To the south, the place the mouth of the Dnipro opens to the Black Sea, a strategic sandbar held by the Russians might now turn into weak if elements of it flood, Ukrainian officers stated.

The Russians took full management of the sandbar, the Kinburn Spit, in June throughout one in every of their final notable advances within the south. They have held onto it lengthy after their forces had been pushed out of the Kherson area west of the Dnipro River, permitting them to cease the movement of transport within the delta and fireplace on costal communities in Ukrainian-held territory.

The flood might put these positions in jeopardy if elements of the spit are submerged, turning it into an island and slicing provide routes, stated Ms. Humeniuk, the spokeswoman for the southern command. “This will certainly complicate the enemy’s logistics,” she stated.

As earlier than the flood, the skirmishes after the dam’s destruction have largely taken the identical form: artillery assaults at a distance in a combat for management of islands within the Dnipro River delta.

“The river was the front line, so we never had direct contact” with Russian forces, stated the commander, Barakuda.

On Wednesday, Russia fired 34 instances into Ukrainian-held areas on the west financial institution, the workplace of the regional governor stated. In one case, Russian forces, utilizing incendiary munitions, focused the village of Odradokamyanka, simply south of the Kakhovka hydroelectric dam.

Fighting within the space had been intense. Ukraine held Beryslav, town on the western financial institution, and Russia managed Kakhovka on the japanese financial institution. Ukrainian troopers couldn’t strategy the dam on the western shore, Barakuda stated, as a result of that will put them throughout the sights of Russian snipers. Parts of Beryslav are additionally inside vary of tanks on the Russian-held shore.

Both sides, he stated, had digital jammers working within the space of the dam to attempt to stop assaults by drones. “When we flew in this area, we lost the video link and lost control,” he stated.

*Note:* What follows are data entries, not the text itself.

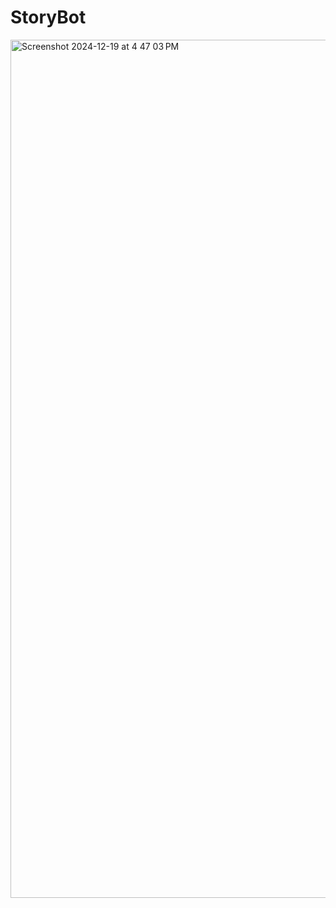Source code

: # StoryBot

<img width="1373" alt="Screenshot 2024-12-19 at 4 47 03 PM" src="https://github.com/user-attachments/assets/7282dc5e-3638-439a-b706-4a3141674db7" />
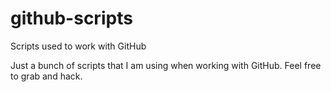 # github-scripts
Scripts used to work with GitHub

Just a bunch of scripts that I am using when working with GitHub. Feel free to grab and hack.

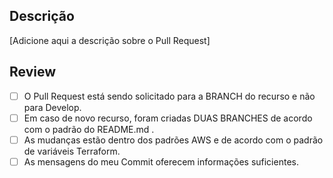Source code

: ## Descrição

[Adicione aqui a descrição sobre o Pull Request]

## Review

- [ ] O Pull Request está sendo solicitado para a BRANCH do recurso e não para Develop.
- [ ] Em caso de novo recurso, foram criadas DUAS BRANCHES de acordo com o padrão do README.md .
- [ ] As mudanças estão dentro dos padrões AWS e de acordo com o padrão de variáveis Terraform.
- [ ] As mensagens do meu Commit oferecem informações suficientes.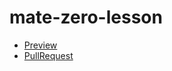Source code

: # mate-zero-lesson
* [Preview](https://github.com/crash2bash/mate-zero-lesson)
* [PullRequest](https://github.com/crash2bash/mate-zero-lesson/pull/1/files)
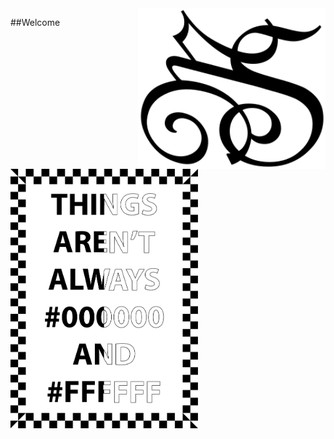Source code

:   <img src="MSlogo.svg" min-width="300px" max-width="300px" width="300px" align="right" alt="MS Logo">

##Welcome

<img src="black-and-white.svg" min-width="300px" max-width="300px" width="300px" align="bottom" alt="Black'n'white">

Driving across the space on Thursday, Ukrainian troopers in pickups needed to repeatedly flip round after encountering flooded streets and seek for alternate routes. Plumes of black smoke rose over close by villages from artillery strikes. Small-arms fireplace may very well be heard as troopers shot at Russian drones overhead.

The path to the river’s edge crosses an open area of yellow, purple and orange wildflowers that’s uncovered to tanks on the Russian-held financial institution. The troopers raced over the sector, then stopped on the wreck of an residence block.

From a gap in an higher wall, the destroyed dam may very well be seen a mile or so away, a smudge of particles on the water silhouetted in opposition to the sky. Before the explosion, Barakuda stated, Russian troopers may very well be seen from such Ukrainian positions as they rotated by way of guard obligation on the dam.

The Ukrainians have blamed Russia for the destruction of the dam, which was beneath Russian management. Blowing it up, Barakuda stated, would stop Ukraine from storming the location and utilizing it to maneuver heavy gear throughout the Dnipro River in an assault.

He thought the depth of combating within the space by way of the winter prompt Russian nervousness over such an assault.

He and different troopers combating in Beryslav stated it was unlikely to be a completely army maneuver on the a part of the Russians. As they noticed it, the destruction appeared supposed primarily to inflict financial and humanitarian hardship on Ukraine in retaliation for the opening of the counteroffensive within the Donetsk and Zaporizhzhia areas.

“It was political,” stated a soldier who requested to be recognized by his nickname, Barret, who has been combating in Beryslav since final fall. “It was a demonstrative explosion to show they can destroy infrastructure.”

Marc Santora and Maria Varenikova contributed reporting.